## EXERCISE DETAILS
Every line containing the word "lines" must be pulled from the records.

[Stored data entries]
◆ ◆ ◆

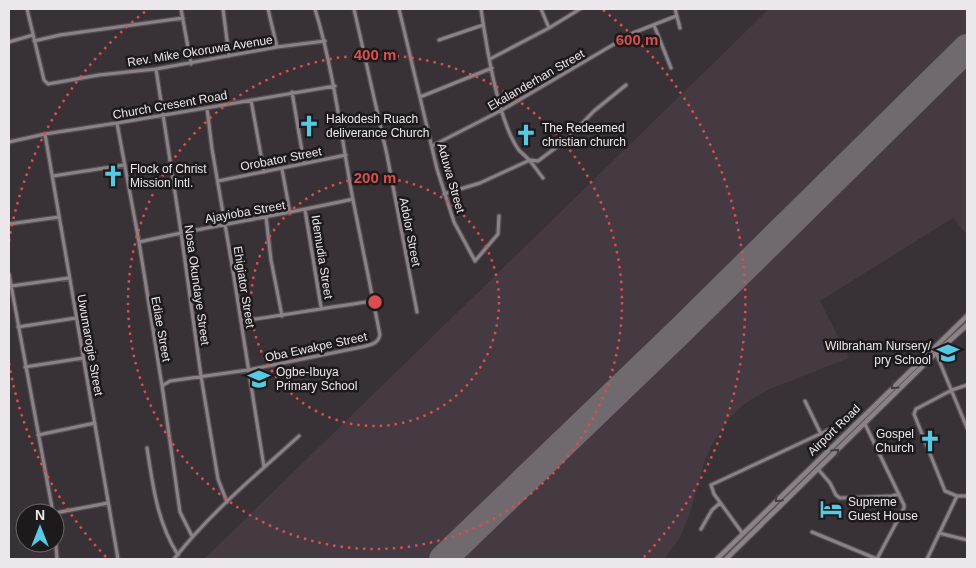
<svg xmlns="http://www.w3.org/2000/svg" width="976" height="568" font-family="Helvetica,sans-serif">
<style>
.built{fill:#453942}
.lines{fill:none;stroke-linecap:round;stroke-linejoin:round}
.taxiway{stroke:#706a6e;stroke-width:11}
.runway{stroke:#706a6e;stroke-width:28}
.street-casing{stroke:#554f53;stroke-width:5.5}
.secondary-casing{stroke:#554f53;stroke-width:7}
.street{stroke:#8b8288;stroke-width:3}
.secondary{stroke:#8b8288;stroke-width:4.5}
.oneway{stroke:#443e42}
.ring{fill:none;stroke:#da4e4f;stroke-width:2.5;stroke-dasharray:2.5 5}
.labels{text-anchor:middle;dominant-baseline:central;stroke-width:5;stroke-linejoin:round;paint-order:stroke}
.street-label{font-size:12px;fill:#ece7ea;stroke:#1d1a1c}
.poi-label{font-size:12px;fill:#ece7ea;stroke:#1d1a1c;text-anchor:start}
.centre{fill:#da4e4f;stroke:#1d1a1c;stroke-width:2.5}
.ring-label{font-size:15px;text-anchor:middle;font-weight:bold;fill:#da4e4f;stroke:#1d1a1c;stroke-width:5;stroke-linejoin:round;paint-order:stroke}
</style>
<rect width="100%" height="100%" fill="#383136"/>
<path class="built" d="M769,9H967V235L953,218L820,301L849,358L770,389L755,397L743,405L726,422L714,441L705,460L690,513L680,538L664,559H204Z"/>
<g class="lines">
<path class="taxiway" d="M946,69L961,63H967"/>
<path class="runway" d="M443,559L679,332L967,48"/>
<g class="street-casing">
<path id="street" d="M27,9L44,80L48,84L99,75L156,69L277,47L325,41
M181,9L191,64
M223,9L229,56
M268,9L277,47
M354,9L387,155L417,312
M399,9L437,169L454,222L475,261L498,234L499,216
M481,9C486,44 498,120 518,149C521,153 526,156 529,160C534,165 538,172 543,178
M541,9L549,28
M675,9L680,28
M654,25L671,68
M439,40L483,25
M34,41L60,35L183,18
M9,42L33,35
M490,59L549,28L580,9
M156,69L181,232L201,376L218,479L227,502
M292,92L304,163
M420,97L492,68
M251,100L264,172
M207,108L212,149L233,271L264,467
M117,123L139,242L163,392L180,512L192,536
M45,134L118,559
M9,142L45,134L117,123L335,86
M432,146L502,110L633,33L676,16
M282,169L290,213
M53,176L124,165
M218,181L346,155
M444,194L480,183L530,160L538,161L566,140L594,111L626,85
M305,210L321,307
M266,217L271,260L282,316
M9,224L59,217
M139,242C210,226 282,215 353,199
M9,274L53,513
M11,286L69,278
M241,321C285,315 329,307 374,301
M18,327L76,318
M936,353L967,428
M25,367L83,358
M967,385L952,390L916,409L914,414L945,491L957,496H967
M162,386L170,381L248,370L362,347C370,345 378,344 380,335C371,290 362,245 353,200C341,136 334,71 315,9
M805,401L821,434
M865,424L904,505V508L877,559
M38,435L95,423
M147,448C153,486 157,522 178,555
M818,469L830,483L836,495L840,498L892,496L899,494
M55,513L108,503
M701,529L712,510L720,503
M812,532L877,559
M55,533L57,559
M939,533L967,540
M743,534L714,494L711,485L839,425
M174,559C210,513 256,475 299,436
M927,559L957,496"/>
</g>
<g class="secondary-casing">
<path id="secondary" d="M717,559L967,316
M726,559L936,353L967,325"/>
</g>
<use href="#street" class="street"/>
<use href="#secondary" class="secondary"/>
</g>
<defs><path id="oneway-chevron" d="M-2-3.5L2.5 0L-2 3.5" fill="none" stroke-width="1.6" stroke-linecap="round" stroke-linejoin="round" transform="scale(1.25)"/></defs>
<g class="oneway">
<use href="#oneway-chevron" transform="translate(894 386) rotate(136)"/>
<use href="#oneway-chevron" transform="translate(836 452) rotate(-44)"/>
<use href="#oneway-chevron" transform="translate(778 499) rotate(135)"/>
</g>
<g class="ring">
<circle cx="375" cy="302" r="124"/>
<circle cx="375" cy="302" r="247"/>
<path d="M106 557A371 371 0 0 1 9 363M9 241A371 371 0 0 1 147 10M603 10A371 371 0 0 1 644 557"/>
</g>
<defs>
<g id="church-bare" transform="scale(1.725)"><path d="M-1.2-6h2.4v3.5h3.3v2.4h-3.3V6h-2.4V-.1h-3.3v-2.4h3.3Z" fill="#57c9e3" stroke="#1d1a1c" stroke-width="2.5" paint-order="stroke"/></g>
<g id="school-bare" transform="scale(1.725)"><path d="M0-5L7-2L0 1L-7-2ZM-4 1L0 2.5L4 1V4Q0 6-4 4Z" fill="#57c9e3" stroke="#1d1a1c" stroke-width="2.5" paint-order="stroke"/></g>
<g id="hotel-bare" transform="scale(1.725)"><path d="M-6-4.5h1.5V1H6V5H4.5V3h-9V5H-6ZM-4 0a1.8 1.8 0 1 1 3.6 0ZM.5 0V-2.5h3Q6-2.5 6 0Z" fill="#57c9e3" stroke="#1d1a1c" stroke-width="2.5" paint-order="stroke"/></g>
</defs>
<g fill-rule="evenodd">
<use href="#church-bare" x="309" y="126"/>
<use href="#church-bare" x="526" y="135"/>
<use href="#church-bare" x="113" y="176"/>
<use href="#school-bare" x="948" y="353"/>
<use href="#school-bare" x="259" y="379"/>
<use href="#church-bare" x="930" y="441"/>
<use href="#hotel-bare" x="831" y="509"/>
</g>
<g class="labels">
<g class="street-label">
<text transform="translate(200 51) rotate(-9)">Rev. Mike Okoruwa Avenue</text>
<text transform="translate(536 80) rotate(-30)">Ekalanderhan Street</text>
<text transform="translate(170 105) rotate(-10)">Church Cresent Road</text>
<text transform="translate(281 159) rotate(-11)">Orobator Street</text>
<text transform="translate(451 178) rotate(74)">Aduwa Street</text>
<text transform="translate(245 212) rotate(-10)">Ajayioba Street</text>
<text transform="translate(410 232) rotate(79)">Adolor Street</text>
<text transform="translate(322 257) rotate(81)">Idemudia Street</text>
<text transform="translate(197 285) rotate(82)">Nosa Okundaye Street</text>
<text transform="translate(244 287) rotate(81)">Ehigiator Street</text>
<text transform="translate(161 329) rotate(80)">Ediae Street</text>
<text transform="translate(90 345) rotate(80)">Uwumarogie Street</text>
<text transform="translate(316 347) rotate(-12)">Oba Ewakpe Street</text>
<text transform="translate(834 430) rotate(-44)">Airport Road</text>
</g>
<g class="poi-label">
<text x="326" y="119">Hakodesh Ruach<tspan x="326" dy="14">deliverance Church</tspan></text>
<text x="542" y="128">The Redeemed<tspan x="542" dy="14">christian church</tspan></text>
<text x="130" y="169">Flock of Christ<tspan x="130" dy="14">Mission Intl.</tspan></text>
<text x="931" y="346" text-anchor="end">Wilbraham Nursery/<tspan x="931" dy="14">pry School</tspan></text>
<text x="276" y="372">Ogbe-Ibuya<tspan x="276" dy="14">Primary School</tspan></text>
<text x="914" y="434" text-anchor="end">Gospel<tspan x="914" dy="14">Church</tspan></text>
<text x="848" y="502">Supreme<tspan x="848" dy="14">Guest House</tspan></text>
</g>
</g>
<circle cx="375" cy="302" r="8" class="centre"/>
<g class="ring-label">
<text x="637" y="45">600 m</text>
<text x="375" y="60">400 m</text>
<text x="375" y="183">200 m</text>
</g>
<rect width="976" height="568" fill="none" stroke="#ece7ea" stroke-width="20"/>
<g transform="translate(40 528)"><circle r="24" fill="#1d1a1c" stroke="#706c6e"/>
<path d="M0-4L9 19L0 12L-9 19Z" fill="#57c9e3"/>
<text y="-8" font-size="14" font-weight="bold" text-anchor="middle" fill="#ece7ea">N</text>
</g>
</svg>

◆ ◆ ◆

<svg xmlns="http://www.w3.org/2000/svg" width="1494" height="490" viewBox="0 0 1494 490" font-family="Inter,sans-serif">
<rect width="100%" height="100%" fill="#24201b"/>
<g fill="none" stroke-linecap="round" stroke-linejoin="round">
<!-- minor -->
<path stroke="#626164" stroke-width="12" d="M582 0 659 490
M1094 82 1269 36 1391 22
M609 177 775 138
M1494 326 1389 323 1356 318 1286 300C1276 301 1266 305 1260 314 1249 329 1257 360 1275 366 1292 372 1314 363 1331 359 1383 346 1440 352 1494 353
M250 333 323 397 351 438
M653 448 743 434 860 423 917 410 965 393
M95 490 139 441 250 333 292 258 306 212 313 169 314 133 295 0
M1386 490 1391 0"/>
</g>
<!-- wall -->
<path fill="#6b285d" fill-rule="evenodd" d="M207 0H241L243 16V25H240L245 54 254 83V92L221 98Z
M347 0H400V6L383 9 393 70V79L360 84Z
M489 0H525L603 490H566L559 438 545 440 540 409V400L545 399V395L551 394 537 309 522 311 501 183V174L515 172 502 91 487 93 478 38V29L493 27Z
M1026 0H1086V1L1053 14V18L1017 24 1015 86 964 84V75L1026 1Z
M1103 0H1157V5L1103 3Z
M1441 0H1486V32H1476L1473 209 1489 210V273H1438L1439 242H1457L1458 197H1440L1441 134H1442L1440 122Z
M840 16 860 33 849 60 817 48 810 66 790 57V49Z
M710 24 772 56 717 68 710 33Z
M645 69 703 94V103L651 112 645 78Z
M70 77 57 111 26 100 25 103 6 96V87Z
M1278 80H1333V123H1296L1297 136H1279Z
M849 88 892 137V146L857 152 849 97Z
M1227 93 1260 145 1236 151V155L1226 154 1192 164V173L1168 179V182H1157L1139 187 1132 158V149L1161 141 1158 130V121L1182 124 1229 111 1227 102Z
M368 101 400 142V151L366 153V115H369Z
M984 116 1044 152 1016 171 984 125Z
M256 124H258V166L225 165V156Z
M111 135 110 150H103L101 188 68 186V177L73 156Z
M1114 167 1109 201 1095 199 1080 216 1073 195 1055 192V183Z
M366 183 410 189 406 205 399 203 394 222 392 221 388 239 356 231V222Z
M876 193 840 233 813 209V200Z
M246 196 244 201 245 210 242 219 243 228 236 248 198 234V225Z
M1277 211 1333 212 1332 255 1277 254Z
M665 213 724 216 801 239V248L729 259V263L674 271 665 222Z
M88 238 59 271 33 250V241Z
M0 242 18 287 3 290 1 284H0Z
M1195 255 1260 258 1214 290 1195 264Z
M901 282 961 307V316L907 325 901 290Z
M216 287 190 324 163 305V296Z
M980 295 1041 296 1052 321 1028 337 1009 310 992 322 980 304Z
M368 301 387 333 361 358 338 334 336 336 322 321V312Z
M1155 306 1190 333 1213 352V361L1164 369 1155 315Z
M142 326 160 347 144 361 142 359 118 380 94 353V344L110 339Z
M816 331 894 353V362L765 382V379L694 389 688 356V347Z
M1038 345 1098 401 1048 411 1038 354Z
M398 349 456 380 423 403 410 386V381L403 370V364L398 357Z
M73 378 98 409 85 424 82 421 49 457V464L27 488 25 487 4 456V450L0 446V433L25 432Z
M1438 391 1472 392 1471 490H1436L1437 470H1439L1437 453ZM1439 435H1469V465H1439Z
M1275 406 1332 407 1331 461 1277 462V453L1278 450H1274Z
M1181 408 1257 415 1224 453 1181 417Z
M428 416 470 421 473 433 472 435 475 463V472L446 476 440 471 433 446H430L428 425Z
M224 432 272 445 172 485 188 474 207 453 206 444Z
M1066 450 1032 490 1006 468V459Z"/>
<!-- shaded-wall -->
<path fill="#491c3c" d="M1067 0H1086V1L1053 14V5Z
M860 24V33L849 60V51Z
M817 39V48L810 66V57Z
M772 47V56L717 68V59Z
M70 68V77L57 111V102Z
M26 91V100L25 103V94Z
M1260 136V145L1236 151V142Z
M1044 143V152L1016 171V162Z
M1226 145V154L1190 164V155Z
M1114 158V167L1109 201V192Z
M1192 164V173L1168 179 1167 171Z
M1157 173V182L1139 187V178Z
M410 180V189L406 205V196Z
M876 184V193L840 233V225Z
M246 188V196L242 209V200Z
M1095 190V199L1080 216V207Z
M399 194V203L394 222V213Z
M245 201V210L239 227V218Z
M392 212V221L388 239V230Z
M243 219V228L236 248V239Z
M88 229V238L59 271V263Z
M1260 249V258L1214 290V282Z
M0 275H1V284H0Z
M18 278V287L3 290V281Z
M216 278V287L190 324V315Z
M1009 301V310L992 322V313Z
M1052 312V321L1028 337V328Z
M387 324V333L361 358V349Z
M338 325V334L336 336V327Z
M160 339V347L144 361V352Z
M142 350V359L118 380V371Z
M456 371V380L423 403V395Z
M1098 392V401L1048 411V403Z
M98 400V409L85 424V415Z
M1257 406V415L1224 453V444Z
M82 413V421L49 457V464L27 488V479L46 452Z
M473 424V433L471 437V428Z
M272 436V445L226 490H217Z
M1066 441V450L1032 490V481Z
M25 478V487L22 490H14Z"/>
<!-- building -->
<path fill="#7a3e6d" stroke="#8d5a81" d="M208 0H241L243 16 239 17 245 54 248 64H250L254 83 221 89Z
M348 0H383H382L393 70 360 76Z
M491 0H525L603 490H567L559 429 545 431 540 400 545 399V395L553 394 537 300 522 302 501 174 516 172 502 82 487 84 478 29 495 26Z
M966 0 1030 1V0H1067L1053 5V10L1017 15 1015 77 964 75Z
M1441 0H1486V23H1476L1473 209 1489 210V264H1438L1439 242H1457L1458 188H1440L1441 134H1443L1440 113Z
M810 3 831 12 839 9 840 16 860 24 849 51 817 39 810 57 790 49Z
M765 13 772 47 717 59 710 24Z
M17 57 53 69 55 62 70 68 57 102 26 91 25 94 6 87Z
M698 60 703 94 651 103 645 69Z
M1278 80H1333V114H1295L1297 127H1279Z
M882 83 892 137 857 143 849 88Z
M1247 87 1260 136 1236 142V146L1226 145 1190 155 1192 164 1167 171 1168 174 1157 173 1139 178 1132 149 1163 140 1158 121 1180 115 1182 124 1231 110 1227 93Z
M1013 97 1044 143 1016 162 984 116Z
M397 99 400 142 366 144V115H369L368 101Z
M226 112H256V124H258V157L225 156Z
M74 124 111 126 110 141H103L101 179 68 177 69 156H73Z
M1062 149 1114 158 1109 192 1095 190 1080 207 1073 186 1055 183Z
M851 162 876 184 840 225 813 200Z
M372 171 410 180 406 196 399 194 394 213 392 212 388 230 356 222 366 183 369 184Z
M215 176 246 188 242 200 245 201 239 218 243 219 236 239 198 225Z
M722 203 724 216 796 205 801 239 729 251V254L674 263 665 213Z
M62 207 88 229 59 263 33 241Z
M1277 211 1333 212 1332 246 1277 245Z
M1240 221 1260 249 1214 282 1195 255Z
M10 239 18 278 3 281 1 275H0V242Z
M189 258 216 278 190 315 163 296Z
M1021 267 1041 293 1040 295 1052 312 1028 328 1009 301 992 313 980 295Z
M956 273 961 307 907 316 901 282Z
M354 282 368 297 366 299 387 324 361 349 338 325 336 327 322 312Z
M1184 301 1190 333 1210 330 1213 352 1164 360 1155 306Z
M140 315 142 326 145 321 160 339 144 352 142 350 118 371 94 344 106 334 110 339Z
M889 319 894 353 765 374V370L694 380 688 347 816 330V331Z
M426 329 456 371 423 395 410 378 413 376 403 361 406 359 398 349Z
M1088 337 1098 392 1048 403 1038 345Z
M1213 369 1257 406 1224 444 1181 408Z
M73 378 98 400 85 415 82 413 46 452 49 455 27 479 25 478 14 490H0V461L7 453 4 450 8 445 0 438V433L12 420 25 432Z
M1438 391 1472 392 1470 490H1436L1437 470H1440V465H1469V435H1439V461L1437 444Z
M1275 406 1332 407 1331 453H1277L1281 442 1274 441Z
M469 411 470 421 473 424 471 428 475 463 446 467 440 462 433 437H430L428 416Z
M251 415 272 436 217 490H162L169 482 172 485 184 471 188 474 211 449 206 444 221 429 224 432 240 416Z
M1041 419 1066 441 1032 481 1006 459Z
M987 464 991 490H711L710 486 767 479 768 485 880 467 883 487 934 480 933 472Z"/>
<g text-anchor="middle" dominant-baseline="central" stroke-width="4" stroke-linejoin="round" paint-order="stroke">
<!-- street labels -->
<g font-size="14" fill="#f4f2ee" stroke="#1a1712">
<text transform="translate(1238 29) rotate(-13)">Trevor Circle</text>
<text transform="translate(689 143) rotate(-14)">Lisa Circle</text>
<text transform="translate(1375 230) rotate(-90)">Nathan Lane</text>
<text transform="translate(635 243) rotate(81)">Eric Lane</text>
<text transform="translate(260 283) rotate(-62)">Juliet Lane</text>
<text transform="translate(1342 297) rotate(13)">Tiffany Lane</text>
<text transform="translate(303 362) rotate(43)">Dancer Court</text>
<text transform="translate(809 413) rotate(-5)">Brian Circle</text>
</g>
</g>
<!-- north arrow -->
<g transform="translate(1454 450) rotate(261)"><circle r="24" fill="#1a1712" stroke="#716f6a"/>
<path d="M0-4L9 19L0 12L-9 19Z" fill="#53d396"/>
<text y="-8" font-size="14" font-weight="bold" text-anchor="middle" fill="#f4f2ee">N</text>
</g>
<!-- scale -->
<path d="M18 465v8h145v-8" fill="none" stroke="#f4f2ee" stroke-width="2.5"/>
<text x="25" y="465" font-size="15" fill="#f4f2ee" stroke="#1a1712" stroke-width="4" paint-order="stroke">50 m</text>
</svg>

◆ ◆ ◆

## EXERCISE RESULT
.lines{fill:none;stroke-linecap:round;stroke-linejoin:round}
<g class="lines">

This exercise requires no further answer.